A Jewish-German comedian has spray-painted 30 undeleted hate tweets onto the pavement outside Twitter’s Hamburg headquarters.
Shahak Shapira carried out the protest after the company refused to remove the racist, homophobic and antisemitic material despite having been notified about the content over a six-month period.
He used stencils to leave the abusive messages on the street in front of the social media company’s offices last Friday morning. Comments included “Judenschwein” (Jewish Pig), “N****rs are a plague to our society”, “Let’s gas some Jews together”, “Gays to Auschwitz” and “We need a final solution for Muslims in Germany”.
In a video of his latest project, Mr Shapira said that he had reported “about 450 hate comments to Twitter and Facebook” in the last six months.
“The statements I reported weren’t just plain insults or jokes, but absolutely serious threats of violence… things no-one should say and no-one should read”, he added.
He said that he had sent around 150 comments to Facebook, which removed around 80 per cent of them within a couple of days. Of more than 300 tweets reported to Twitter, however, Mr Shapira said he “received only nine answers… each of them stating there was no violation of Twitter’s rules.
“That’s it. All other reports were left unanswered. So I thought, ‘ok, if Twitter forces me to see those things then they’ll have to see them too’.”
Mr Shapira took 30 of the worst tweets and sprayed them onto the street outside the office. To enter the offices, employees would have to walk through the area painted with the tweets, and, as Mr Shapiro put it “they’ll have to look at all the beautiful tweets their company likes to ignore so much”.
The display, which covered a large part of the street on which the Twitter offices are based, attracted a lot of attention. The police showed up, but left again soon after, making no arrests.
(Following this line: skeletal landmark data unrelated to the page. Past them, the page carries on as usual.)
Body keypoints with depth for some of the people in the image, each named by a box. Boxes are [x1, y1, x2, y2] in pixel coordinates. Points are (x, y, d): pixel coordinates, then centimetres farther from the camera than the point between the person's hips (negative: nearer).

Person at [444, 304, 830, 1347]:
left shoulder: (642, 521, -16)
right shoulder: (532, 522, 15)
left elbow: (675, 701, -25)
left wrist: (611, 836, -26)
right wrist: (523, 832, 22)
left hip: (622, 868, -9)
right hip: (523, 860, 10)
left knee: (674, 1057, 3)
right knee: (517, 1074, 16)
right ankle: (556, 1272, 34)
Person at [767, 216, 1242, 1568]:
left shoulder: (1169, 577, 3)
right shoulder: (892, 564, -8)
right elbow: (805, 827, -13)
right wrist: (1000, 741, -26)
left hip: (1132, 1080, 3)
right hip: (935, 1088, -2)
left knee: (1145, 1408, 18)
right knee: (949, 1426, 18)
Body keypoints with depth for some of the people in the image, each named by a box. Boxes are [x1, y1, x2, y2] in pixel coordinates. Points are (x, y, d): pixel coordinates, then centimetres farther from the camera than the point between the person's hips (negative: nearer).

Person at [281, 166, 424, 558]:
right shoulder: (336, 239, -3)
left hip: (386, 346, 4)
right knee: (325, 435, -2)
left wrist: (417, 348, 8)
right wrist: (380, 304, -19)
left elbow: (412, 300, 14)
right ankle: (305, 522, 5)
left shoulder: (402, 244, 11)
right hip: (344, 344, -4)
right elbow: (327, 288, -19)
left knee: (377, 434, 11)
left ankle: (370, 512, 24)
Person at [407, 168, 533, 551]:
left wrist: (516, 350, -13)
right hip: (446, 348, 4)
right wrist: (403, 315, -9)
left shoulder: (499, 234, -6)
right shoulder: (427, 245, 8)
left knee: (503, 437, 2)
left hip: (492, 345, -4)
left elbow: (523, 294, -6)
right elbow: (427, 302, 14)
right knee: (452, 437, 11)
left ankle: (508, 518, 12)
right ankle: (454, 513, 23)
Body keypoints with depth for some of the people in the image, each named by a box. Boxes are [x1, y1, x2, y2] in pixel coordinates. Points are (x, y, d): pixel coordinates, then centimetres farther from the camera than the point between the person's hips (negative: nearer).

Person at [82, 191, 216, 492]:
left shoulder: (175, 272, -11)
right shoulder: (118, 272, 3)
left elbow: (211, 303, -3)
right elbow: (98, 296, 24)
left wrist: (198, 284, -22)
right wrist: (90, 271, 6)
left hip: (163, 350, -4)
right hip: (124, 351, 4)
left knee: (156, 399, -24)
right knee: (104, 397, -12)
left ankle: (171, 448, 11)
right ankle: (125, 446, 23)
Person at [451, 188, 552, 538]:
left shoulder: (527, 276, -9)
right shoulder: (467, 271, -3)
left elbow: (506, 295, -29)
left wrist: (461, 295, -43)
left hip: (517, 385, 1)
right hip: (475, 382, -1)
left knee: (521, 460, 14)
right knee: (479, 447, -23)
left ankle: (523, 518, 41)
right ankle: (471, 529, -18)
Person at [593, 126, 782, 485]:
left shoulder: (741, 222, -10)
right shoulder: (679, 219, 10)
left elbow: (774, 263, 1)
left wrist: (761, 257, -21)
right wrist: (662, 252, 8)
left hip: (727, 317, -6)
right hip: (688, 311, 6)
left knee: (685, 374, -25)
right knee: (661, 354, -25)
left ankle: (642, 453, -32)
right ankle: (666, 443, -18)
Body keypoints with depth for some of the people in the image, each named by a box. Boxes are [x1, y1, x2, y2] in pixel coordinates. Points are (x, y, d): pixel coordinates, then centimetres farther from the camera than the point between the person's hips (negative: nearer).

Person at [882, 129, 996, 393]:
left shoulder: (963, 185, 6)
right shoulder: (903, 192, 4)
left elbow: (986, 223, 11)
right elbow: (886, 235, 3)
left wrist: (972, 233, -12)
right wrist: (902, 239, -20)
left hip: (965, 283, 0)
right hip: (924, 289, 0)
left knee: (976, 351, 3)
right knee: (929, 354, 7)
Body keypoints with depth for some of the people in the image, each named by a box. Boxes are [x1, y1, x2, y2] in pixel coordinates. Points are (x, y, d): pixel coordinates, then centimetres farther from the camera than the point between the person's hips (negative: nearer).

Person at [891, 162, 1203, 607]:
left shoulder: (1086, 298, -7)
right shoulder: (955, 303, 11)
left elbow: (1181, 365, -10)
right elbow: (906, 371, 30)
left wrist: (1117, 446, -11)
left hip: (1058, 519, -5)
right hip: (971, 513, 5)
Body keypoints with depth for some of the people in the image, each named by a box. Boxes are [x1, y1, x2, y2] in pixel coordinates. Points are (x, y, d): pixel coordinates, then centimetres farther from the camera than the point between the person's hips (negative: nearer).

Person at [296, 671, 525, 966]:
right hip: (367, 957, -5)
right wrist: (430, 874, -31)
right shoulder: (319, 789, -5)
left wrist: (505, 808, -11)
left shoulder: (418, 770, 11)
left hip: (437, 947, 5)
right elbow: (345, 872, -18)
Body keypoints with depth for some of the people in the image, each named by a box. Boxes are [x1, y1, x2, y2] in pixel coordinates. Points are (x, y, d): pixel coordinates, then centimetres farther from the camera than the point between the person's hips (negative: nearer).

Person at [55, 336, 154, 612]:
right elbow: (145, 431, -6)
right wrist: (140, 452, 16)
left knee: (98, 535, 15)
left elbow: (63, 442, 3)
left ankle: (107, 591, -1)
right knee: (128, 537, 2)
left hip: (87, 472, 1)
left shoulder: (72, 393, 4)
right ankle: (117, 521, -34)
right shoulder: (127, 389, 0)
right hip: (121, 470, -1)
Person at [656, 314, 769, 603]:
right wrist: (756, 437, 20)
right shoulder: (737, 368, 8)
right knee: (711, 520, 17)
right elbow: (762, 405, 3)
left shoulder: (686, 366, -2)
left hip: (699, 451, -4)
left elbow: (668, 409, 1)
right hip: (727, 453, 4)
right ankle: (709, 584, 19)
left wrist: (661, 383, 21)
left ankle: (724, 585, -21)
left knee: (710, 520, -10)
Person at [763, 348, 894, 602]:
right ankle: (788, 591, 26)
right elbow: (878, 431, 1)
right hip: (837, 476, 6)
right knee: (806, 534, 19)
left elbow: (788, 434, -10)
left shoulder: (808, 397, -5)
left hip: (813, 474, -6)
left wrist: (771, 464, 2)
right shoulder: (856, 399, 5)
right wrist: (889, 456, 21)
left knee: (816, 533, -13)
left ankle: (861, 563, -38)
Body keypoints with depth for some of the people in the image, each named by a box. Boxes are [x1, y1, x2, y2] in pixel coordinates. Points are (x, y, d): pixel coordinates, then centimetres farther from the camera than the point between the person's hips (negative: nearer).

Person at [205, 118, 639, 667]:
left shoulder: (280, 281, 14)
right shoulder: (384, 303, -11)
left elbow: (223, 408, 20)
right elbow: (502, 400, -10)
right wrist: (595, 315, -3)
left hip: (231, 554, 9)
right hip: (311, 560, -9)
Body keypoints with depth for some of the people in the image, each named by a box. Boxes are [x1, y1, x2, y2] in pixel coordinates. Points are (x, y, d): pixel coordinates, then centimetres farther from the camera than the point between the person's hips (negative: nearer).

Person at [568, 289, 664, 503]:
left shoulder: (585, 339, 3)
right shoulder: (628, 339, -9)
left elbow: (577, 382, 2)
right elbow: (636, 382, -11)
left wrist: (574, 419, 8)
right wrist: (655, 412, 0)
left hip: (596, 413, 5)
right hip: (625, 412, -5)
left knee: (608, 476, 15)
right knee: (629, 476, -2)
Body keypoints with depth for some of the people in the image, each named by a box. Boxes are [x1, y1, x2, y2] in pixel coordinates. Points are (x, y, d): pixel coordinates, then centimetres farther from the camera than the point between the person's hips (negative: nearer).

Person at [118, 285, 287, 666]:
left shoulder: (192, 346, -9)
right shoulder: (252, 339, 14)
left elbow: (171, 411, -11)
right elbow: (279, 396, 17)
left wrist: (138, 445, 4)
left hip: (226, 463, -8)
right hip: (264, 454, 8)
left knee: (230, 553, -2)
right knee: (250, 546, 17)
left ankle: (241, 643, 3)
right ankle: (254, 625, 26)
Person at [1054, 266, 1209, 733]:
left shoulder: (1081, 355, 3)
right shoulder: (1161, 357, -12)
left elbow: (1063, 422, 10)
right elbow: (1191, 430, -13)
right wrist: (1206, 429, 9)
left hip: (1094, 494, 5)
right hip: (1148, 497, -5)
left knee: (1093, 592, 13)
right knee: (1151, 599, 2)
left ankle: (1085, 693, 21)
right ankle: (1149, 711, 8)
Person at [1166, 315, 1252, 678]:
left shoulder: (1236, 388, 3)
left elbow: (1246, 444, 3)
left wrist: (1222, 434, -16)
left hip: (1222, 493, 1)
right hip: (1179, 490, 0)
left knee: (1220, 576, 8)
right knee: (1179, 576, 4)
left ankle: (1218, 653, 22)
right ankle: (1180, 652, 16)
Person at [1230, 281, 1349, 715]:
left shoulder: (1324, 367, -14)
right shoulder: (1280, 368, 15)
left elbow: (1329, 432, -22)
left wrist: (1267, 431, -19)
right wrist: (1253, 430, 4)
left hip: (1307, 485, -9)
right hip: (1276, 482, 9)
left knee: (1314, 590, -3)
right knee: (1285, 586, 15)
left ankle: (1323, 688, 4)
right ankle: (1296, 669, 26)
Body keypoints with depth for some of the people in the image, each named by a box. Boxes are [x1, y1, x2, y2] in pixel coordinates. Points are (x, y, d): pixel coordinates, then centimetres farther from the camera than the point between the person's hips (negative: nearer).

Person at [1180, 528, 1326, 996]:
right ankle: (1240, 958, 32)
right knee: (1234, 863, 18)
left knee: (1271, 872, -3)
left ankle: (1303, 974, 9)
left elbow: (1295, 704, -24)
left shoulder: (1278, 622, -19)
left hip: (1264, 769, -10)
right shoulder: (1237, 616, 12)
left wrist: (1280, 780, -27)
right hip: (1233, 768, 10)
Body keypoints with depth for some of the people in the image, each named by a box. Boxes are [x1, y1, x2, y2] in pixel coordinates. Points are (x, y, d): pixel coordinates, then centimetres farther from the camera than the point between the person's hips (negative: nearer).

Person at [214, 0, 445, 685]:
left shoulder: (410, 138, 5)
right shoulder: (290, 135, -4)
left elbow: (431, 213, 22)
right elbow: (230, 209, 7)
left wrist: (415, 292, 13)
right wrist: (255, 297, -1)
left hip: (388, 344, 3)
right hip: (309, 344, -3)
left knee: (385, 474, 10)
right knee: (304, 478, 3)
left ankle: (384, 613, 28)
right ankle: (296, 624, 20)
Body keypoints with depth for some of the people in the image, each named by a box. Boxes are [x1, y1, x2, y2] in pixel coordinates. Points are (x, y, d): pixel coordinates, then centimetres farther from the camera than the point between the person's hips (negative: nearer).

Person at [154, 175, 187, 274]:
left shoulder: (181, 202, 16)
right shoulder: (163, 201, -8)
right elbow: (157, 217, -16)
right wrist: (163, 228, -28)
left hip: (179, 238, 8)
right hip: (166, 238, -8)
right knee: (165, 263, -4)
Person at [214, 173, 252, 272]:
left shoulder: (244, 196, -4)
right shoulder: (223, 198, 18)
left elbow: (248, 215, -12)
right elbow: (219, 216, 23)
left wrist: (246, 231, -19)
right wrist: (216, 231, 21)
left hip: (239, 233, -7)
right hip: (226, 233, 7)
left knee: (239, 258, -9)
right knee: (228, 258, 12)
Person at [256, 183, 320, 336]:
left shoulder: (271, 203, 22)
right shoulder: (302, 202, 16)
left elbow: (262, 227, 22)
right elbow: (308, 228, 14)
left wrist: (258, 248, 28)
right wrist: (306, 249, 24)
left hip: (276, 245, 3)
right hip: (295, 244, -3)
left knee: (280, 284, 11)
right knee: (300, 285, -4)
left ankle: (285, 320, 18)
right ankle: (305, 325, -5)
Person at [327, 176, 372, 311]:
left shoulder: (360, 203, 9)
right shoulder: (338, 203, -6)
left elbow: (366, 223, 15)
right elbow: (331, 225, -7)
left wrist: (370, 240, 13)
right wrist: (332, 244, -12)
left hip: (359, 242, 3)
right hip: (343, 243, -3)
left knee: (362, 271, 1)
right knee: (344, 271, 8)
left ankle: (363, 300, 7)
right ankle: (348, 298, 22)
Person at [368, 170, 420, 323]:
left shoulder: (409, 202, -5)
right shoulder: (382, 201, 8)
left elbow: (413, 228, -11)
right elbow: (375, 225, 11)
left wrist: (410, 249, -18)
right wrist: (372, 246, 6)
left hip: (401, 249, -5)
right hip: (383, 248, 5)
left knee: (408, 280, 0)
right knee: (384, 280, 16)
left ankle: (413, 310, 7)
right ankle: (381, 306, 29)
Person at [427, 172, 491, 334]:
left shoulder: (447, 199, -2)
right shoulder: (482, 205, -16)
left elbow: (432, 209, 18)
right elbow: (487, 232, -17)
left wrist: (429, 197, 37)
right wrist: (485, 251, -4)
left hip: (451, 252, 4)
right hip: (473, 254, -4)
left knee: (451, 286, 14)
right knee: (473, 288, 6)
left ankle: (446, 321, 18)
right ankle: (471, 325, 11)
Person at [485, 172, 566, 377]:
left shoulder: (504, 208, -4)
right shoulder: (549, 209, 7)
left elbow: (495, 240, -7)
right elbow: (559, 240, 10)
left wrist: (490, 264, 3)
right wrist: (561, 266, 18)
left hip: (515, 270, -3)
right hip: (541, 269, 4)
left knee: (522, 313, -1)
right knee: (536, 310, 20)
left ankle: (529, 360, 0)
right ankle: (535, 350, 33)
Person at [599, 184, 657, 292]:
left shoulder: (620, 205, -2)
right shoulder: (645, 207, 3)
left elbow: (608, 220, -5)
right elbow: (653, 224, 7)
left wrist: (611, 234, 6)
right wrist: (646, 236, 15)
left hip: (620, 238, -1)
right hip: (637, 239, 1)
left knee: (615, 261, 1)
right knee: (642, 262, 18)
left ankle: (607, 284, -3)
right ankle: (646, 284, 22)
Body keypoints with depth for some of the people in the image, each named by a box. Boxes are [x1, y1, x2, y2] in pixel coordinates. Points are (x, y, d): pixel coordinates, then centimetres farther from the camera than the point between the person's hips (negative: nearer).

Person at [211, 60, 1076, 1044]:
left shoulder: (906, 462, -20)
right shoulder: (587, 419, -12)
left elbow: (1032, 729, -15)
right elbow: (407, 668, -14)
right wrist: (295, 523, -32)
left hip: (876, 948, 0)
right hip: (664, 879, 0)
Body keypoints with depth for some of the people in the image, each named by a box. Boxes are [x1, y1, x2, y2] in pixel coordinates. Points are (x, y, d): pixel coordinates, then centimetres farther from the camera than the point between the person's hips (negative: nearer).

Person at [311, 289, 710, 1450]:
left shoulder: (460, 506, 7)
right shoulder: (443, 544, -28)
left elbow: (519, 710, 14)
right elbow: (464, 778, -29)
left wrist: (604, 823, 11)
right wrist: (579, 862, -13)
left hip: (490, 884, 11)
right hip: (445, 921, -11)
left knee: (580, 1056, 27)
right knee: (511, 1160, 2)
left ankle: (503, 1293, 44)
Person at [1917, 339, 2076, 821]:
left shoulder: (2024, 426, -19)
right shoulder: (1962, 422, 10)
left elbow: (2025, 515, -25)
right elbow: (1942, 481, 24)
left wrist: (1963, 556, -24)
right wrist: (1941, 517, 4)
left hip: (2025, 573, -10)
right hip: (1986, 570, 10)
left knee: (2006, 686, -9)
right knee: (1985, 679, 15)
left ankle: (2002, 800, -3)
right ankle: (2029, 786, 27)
“This will never be big enough to even visualise the amount of hate tweets on Twitter, but maybe we can at least give them food for thought”, Mr Shapira said.
Mr Shapira made headlines around the world in January after another project of his, “YOLOcaust”, took pictures which people had shared of themselves behaving in a disrespectful manner at the Holocaust memorial in Berlin, and photoshopped the people into actual photos showing Holocaust victims. The people in the photos could have their pictures removed from the YOLOcaust website, but only if they sent Mr Shapira a message asking him to “undouche me”.
Later on Friday morning cleaners removed the tweets right outside the entrance to the property, but left the vast majority of tweets which were in the surrounding area.